We found the best performing solution overall to be ChatGPT but that with the right prompting strategy, equal performance could be observed using local LLMs to serve air-gapped environments. Bulking up a training dataset using data augmentation with local LLMs gave us the performance we sought on custom event types in a domain of interest, without the drawbacks of cost and lack of data privacy associated with an API-based model like ChatGPT. 

This material is based upon work done, in whole or in part, in coordination with the Department of Defense (DoD). Any opinions, findings, conclusions, or recommendations expressed in this material are those of the author(s) and do not necessarily reflect the views of the DoD and/or any agency or entity of the United States Government.

References

  1. [1] Findings from the Data Augmentation for Event Extraction (DAFEE) Project. https://ncsu-las.org/2023/12/title-findings-from-the-data-augmentation-for-event-extraction-dafee-project/ 
  2. [2] OpenAI. (2023). ChatGPT. https://chat.openai.com/chat 
  3. [3] Mingyu Derek Ma, Jiao Sun, Mu Yang, Kung-Hsiang Huang, Nuan Wen, Shikhar Singh, Rujun Han, Nanyun Peng. 2021. EventPlus: A Temporal Event Understanding Pipeline. arXiv:2101.04922, 1-10.
  4. [4] Wei J., Zou, K. 2019. EDA: Easy Data Augmentation Techniques for Boosting Performance on Text Classification Tasks. arXiv:1901.11196v2, 1-9.
  5. [5] Marivate V., Sefara T. 2020. Improving Short Text Classification Through Global Augmentation Methods. Machine Learning and Knowledge Extraction, 385-399.
  6. [6] Iglesias-Flores, R., Mishra, M., Patel, A., Malhotra, A., Kriz, R., Palmer, M., Callison-Burch, C. 2021. TopGuNN: Fast NLP Training Data Augmentation using Large Corpora. In Proceedings of the Second Workshop on Data Science with Human in the Loop: Language Advances, 86–101. Association for Computational Linguistics. 
  7. [7] Wu X, Lv S, Zang L, Han J, Hu S. 2018. Conditional BERT contextual augmentation. arXiv:1812.06705.
  8. [8] Kumar A., Bhattamishra S., Bhandari M., Talukdar P. 2019. Submodular Optimization-base Diverse Paraphrasing and its Effectiveness in Data Augmentation.

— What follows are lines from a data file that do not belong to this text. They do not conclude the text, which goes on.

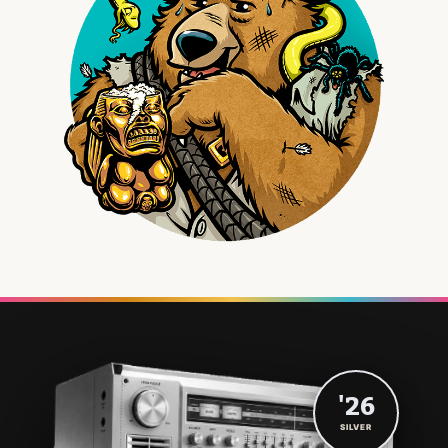
'26
SILVER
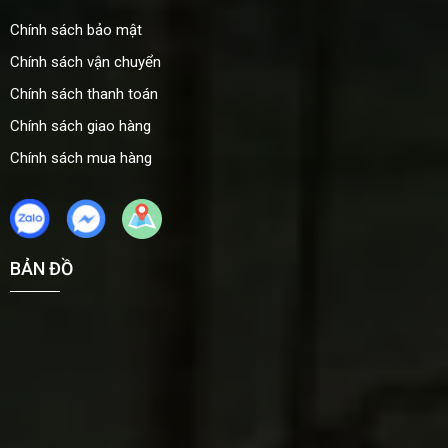
Chính sách bảo mật
Chính sách vận chuyển
Chính sách thanh toán
Chính sách giao hàng
Chính sách mua hàng
BẢN ĐỒ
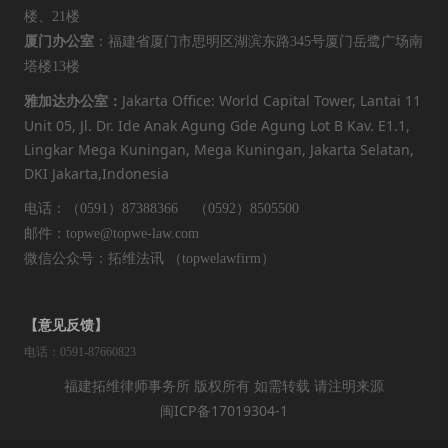
楼、21楼
厦门办公室
：福建省厦门市思明区湖滨东路345号厦门岳鹭广场南
塔楼13楼
Jakarta Office: World Capital Tower, Lantai 11
雅加达办公室：
Unit 05, Jl. Dr. Ide Anak Agung Gde Agung Lot B Kav. E1.1,
Lingkar Mega Kuningan, Mega Kuningan, Jakarta Selatan,
DKI Jakarta,Indonesia
电话：（0591）87388366 （0592）8505500
邮件：topwe@topwe-law.com
微信公众号：拓维法讯 （topwelawfirm）
【意见反馈】
电话：0591-87660823
福建拓维律师事务所 版权所有 如需转载 请注明来源
闽ICP备17019304-1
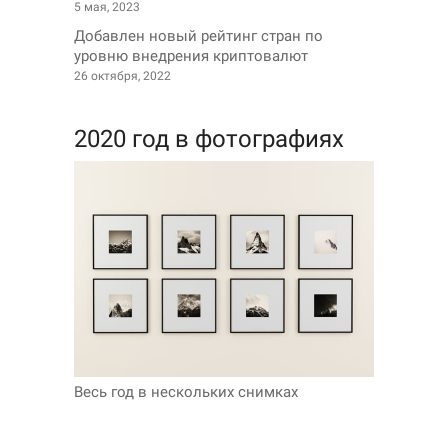
5 мая, 2023
Добавлен новый рейтинг стран по
уровню внедрения криптовалют
26 октября, 2022
2020 год в фотографиях
Весь год в нескольких снимках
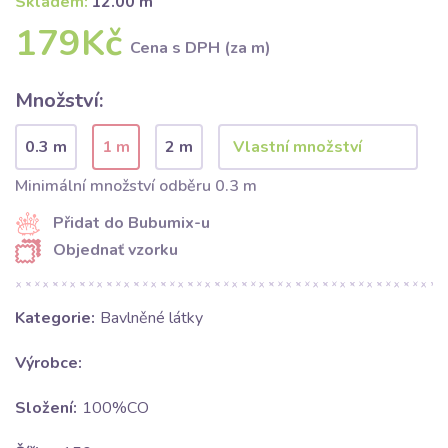
Skladem:
12.00 m
179Kč
Cena s DPH (za m)
Množství:
0.3 m
1 m
2 m
Minimální množství odběru 0.3 m
Přidat do Bubumix-u
Objednať vzorku
Kategorie:
Bavlněné látky
Výrobce:
Složení:
100%CO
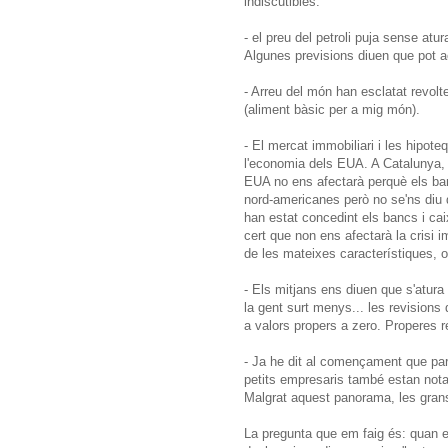
indiscutibles:
- el preu del petroli puja sense atur
Algunes previsions diuen que pot a
- Arreu del món han esclatat revolt
(aliment bàsic per a mig món).
- El mercat immobiliari i les hipo
l'economia dels EUA. A Catalunya, a
EUA no ens afectarà perquè els ban
nord-americanes però no se'ns diu 
han estat concedint els bancs i cai
cert que non ens afectarà la crisi
de les mateixes característiques, o 
- Els mitjans ens diuen que s'atu
la gent surt menys... les revisions
a valors propers a zero. Properes 
- Ja he dit al començament que parl
petits empresaris també estan notan
Malgrat aquest panorama, les grans
La pregunta que em faig és: quan e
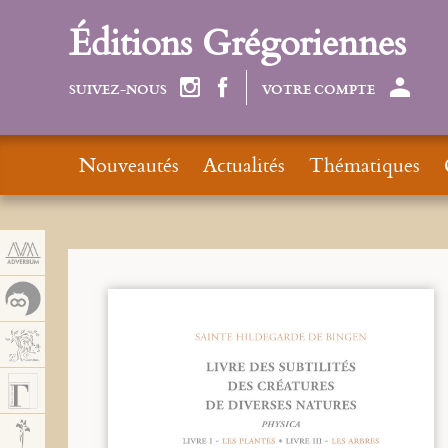
Panneau de gestion des cookies
Éditions Grégoriennes
SUIVEZ-NOUS
VOTRE COMPTE
Nouveautés
Actualités
Thématiques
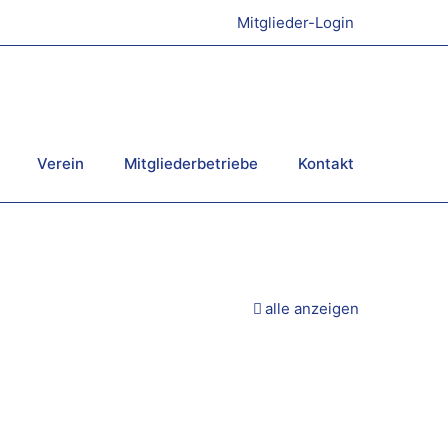
Mitglieder-Login
Verein
Mitgliederbetriebe
Kontakt
alle anzeigen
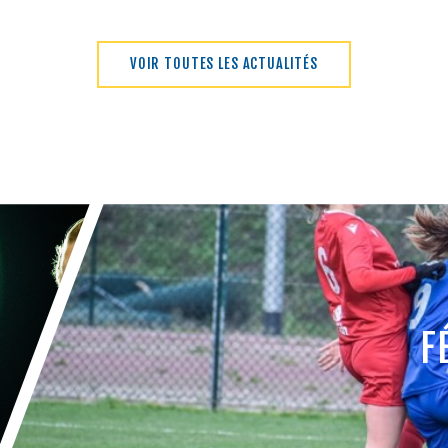
VOIR TOUTES LES ACTUALITÉS
F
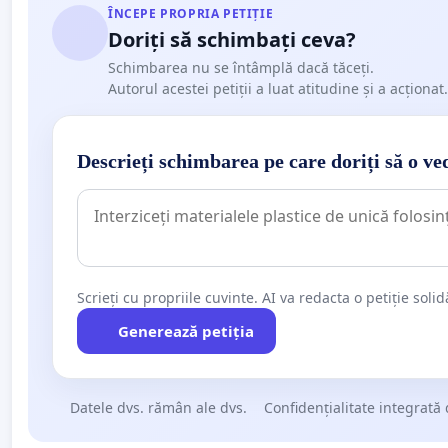
ÎNCEPE PROPRIA PETIȚIE
Doriți să schimbați ceva?
Schimbarea nu se întâmplă dacă tăceți.
Autorul acestei petiții a luat atitudine și a acționat.
Descrieți schimbarea pe care doriți să o ve
Scrieți cu propriile cuvinte. AI va redacta o petiție soli
Generează petiția
Datele dvs. rămân ale dvs.
Confidențialitate integrată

In Proceedings of the 2019 Conference of the North American Chapter of the Association for Computational Linguistics: Human Language Technologies, 1: 3609-3619. 
  9. [9] Xie Q., Dai Z., Hovy E., Luong M-T., Le Q.V. 2019. Unsupervised Data Augmentation for Consistency Training. arXiv:1904.12848. 
  10. [10] Thistlethwaite L.R., Petrosyan V., Li X., Miller M.J., Elsea S.H., Milosavljevic A. (2021). CTD: An information-theoretic algorithm to interpret sets of metabolomic and transcriptomic perturbations in the context of graphical models. PLOS Computational Biology, 10.1371/journal.pcbi.1008550.